**Exercise details:**
Write the next part of the transcript about home video-call setups, picking up right after its last line.

Philipp Eggebrecht 20:12

But also the setup that you’re in, I mean, it’s it shows kind of, right, it’s a representation of you and kind of your personality, the things you’re into, right? I mean, like Neil, behind you, I see a lot of tech. You know, who, you know, I can see, what does that like, I think a keyboard or is that right?

Rolando Rosas 20:37

He’s a company, man, he’s got to represent

Philipp Eggebrecht 20:40

exactly doing a better job than I am at that I’ve just got a bunch of blu rays than a map of the Lord of the Rings, Canvas.

Rolando Rosas 20:47

Good, interesting, interesting, where’s your favorite place on that map? Right?

Philipp Eggebrecht 20:53

That’s I asked myself every time before I go to sleep, because I’m looking kind of directly at it. And I don’t know, it’s just cool overall, to have this big canvas print. But it just adds to a little bit, you know, everyone’s different, everyone has different things that they enjoy. And previously, kind of, I would say, even before the pandemic, I don’t think people put as much thought into what was kind of behind the most just grab your laptop, grab a camera, grab whatever. And I mean, the chance that you’re doing a meeting from home is already pretty slim. And then you would just kind of take whatever. Whereas now, you know, folks are spending a lot more time thinking about not just the audio and the video, but also just generally, you know, what’s going on, you know, in the entire picture, basically, right? Because, in the end, we’re all putting out a presentation all the time.

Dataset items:
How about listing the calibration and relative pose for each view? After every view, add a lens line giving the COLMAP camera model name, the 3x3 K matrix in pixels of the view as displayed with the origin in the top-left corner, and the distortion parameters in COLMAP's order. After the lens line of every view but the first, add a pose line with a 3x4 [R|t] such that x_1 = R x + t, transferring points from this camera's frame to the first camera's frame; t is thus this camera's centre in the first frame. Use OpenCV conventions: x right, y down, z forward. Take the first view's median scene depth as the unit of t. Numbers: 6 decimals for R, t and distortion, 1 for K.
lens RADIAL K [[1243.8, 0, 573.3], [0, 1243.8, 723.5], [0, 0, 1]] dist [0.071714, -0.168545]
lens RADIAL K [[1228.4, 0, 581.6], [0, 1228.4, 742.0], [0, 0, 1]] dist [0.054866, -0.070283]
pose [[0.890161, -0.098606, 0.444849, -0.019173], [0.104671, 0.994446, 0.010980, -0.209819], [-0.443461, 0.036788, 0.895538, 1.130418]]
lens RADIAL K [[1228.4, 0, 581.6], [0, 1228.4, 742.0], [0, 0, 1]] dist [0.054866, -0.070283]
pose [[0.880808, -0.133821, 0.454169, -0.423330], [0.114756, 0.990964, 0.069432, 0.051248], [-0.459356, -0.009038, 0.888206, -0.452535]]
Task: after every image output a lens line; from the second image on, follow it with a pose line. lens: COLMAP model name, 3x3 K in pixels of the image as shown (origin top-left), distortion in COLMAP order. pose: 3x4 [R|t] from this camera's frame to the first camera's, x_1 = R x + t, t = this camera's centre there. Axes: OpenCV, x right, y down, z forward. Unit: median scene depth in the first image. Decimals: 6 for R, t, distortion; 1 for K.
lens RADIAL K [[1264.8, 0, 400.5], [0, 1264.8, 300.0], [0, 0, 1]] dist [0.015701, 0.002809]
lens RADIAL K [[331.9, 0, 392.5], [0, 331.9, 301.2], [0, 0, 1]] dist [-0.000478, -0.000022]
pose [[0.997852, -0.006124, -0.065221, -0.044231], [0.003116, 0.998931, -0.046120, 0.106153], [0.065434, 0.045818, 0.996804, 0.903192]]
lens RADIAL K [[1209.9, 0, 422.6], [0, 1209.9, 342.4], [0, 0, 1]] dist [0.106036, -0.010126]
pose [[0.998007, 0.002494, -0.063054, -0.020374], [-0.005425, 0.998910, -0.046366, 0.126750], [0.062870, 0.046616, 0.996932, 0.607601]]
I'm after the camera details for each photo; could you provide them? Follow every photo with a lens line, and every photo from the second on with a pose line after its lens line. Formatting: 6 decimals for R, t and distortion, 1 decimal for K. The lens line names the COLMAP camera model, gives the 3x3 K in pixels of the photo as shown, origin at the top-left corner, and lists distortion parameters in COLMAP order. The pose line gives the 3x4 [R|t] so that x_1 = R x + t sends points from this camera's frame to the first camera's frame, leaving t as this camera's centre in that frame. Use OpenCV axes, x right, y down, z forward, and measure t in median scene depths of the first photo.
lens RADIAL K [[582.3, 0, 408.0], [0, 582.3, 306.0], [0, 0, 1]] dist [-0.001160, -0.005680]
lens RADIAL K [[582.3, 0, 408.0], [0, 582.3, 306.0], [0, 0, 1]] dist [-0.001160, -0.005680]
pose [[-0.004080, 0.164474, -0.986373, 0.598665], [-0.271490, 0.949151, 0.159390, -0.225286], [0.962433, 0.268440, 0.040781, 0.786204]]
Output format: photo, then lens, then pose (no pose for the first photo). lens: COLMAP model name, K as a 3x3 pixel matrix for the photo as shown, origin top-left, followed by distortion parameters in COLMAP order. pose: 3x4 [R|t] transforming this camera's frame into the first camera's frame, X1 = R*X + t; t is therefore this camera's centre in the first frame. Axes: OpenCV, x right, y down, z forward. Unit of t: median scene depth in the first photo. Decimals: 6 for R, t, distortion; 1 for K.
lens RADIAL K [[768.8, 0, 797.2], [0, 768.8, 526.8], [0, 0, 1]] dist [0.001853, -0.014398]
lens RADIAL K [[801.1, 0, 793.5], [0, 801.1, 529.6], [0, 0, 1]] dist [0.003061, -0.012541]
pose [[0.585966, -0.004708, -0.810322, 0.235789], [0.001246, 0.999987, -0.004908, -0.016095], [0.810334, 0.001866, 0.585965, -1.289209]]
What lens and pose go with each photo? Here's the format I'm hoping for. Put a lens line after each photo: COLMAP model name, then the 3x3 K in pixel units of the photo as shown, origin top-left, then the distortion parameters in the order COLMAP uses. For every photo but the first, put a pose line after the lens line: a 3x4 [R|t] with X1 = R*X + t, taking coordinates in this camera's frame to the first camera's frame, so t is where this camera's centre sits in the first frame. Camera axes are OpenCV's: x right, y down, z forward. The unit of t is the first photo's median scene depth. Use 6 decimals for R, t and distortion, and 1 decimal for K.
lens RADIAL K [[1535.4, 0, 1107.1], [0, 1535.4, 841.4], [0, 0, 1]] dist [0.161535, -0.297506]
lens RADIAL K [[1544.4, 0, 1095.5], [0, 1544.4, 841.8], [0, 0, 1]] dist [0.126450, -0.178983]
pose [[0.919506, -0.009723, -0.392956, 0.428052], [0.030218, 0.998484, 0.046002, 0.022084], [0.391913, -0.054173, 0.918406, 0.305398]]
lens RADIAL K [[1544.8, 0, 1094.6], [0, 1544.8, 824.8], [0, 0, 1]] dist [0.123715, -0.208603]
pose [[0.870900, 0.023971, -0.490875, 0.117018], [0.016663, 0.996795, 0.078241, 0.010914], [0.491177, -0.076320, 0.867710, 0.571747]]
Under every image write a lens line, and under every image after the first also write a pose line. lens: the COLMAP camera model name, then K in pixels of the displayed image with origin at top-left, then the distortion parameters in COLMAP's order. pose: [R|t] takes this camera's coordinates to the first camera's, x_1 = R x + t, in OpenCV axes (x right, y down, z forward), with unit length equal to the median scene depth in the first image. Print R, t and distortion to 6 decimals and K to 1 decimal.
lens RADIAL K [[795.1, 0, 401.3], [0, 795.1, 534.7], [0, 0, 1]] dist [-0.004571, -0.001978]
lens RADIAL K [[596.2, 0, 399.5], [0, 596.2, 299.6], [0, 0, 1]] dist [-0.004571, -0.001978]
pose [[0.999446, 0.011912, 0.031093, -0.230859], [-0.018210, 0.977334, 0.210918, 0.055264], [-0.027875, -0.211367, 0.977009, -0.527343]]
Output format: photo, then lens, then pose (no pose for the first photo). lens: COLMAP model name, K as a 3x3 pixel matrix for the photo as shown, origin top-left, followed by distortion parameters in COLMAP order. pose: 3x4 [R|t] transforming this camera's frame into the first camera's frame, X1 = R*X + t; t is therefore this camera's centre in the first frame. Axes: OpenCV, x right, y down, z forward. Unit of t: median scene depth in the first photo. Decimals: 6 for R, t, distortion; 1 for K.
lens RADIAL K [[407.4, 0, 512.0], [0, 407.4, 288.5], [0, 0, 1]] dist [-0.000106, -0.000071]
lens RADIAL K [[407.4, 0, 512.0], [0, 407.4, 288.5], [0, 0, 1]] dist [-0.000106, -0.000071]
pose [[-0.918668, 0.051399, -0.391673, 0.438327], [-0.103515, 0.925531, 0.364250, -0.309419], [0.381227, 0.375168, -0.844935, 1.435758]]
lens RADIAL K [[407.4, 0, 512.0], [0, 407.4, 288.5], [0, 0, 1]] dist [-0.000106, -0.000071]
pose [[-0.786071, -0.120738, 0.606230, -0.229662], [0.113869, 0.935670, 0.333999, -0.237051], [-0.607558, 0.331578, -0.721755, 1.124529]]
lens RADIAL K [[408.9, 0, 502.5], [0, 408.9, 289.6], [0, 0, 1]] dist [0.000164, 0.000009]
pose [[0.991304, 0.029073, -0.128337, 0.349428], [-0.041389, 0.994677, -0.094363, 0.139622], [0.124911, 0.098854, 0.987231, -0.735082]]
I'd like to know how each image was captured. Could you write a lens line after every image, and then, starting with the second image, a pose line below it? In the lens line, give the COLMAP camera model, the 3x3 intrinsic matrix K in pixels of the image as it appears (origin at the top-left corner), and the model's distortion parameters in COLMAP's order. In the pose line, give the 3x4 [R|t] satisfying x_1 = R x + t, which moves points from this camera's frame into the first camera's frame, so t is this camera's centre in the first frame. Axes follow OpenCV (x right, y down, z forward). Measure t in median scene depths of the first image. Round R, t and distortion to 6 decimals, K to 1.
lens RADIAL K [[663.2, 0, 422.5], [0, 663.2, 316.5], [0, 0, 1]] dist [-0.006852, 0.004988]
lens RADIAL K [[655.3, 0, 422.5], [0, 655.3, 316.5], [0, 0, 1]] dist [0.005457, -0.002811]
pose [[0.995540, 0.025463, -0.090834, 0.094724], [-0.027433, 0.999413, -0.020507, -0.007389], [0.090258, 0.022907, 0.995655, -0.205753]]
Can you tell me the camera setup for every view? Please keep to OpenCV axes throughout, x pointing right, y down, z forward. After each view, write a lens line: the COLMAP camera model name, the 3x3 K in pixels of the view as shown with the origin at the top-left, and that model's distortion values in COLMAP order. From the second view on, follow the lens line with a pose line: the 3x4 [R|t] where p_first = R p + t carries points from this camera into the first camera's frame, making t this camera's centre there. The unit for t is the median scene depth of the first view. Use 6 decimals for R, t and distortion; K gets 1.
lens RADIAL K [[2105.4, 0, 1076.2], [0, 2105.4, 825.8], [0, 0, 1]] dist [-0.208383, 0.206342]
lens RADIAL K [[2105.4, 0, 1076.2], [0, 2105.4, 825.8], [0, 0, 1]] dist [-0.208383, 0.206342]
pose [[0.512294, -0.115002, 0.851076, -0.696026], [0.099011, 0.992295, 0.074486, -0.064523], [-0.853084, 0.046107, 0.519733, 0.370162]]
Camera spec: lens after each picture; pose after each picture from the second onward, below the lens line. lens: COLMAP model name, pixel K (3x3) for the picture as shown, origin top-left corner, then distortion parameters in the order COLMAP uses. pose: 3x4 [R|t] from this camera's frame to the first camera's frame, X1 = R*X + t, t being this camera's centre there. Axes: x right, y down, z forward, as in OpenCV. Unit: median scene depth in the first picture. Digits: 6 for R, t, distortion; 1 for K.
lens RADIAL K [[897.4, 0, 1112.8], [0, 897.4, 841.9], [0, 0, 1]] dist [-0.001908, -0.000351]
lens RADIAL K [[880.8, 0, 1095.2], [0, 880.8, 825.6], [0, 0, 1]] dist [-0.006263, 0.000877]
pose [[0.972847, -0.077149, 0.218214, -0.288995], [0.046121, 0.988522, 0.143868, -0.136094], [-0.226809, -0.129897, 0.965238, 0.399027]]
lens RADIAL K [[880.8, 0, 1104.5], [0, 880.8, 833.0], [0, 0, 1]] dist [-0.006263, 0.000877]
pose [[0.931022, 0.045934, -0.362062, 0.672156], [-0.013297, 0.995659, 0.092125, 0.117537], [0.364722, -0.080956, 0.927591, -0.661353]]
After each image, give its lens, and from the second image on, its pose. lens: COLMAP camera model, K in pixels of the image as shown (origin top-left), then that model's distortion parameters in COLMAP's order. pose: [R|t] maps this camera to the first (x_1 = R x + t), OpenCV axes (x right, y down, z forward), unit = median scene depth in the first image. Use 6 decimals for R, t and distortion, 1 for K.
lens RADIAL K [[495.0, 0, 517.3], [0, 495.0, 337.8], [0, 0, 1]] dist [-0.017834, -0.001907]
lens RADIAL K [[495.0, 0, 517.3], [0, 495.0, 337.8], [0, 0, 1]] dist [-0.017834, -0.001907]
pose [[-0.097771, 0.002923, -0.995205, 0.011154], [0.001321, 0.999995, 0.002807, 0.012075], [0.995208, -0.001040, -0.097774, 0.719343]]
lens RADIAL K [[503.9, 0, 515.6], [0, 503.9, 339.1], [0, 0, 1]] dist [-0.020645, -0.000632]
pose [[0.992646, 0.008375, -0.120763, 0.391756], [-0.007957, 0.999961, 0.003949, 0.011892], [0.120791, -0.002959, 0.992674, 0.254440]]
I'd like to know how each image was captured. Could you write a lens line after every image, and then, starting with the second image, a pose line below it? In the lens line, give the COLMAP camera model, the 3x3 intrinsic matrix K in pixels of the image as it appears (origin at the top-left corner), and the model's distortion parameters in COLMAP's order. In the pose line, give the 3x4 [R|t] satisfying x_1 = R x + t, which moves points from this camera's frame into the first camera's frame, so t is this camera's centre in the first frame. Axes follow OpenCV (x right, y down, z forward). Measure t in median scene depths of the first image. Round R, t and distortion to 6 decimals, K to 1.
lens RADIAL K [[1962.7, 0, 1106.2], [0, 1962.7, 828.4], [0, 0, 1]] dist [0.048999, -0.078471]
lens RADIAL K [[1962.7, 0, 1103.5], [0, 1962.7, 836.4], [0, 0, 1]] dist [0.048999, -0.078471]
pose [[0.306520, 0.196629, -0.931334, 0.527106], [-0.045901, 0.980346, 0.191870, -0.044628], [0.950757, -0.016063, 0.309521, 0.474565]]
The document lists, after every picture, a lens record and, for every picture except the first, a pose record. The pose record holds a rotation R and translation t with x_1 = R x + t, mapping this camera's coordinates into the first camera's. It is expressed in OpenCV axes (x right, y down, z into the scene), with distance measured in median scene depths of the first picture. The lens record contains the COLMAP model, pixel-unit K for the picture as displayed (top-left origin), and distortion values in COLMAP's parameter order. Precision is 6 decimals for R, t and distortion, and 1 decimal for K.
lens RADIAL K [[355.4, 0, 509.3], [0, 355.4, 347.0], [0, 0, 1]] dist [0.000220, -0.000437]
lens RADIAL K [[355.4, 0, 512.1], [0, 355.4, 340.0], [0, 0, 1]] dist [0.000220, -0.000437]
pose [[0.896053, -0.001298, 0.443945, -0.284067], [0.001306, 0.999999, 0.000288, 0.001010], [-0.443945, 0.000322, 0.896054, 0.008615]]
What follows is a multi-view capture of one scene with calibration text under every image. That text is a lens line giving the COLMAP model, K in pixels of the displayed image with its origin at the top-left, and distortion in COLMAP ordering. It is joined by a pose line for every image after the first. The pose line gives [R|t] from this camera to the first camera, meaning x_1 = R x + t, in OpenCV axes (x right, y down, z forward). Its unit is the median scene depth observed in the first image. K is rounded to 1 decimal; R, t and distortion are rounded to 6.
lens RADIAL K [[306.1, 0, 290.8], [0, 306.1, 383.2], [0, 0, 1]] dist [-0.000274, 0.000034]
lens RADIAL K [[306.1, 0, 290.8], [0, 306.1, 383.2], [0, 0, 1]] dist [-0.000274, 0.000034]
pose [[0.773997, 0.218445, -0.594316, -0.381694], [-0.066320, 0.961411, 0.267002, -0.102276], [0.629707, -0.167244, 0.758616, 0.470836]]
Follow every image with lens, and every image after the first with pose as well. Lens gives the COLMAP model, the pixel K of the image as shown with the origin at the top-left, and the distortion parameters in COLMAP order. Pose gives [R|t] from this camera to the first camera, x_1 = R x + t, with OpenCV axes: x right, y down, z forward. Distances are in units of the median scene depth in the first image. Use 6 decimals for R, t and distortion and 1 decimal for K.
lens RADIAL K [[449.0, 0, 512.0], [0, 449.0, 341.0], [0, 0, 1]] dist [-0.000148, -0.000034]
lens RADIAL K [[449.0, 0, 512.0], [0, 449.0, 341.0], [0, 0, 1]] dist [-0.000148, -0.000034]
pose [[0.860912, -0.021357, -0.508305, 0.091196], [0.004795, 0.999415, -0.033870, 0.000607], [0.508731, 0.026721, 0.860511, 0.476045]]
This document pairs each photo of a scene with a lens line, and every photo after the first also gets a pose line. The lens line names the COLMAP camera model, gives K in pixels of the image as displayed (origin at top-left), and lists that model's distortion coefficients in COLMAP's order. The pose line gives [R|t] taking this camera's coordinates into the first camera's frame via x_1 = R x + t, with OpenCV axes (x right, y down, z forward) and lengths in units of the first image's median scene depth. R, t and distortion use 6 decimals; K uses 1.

**Expected output:**
Neil Fluester 21:39

No, I hate I hate the blurred background. So when people I mean, it was a great feature that they brought out the whole kind of, you know, blurred backgrounds. But it’s, I find it very distracting because you get this kind of halo around the person because unless you got a you know, super great camera and great lighting, the rest of it doesn’t cut perfectly. And I always want to think What are you hiding? What are you what’s why you blurring out what’s going on behind you. So I like the fact that again, you have this depth of field, I call it Bokor. Phil’s got it on his I’ve got it on mine, too. It’s not in focus, you can’t quite make out what’s behind us. But it’s there. And it gives that that depth to it. And again, it’s sort of nice and soft. But if you do it virtually, I always hate that old people that have these. The other thing is they’ve all got the same background, you’re like, hang on you share in the flat with the first time in the same place, or,

Rolando Rosas 22:31

you know, and I think Neil, that zoom and some of the other platform providers probably came out with that as a reaction to exactly what we were just talking about, you know, things thrown in the background distractions, right going on behind you, less than flattering things to look at, right? Because what you were saying, Phil, it was an afterthought. So this is better than looking at all this mess, right? But we’re way beyond that now, right? And the technology and the devices, and the in the cost on some of these things are within the reach for a lot of people as well as a lot of companies that distribute this equipment to their employees. And that’s where we want to go next. I want you both to react. I’m also queuing up our producer here to bring up a clip that we have that I want you both to look at. They’re very short on both sides. And then we’ll have a discussion around both of these video clips and see what your thoughts are on that. And oh, yeah, and so the so what I will suggest, though, that you have an in mind, when you’re looking at this, what if your boss looked and sounded like what you’re about to see. 

Guest Speaker 23:42

Morale is a little low. I want everybody at the office tomorrow, and I want you to bring your pet. care what kind of dog cat bring your pet maksimal wants you to do, make sure they have clothes on. Alright, clothes. 

Rolando Rosas 24:02

All right. So that’s, that’s video number one, or jump into video number two, again, think about what if your boss looked and sounded like this? Go ahead. Video number two.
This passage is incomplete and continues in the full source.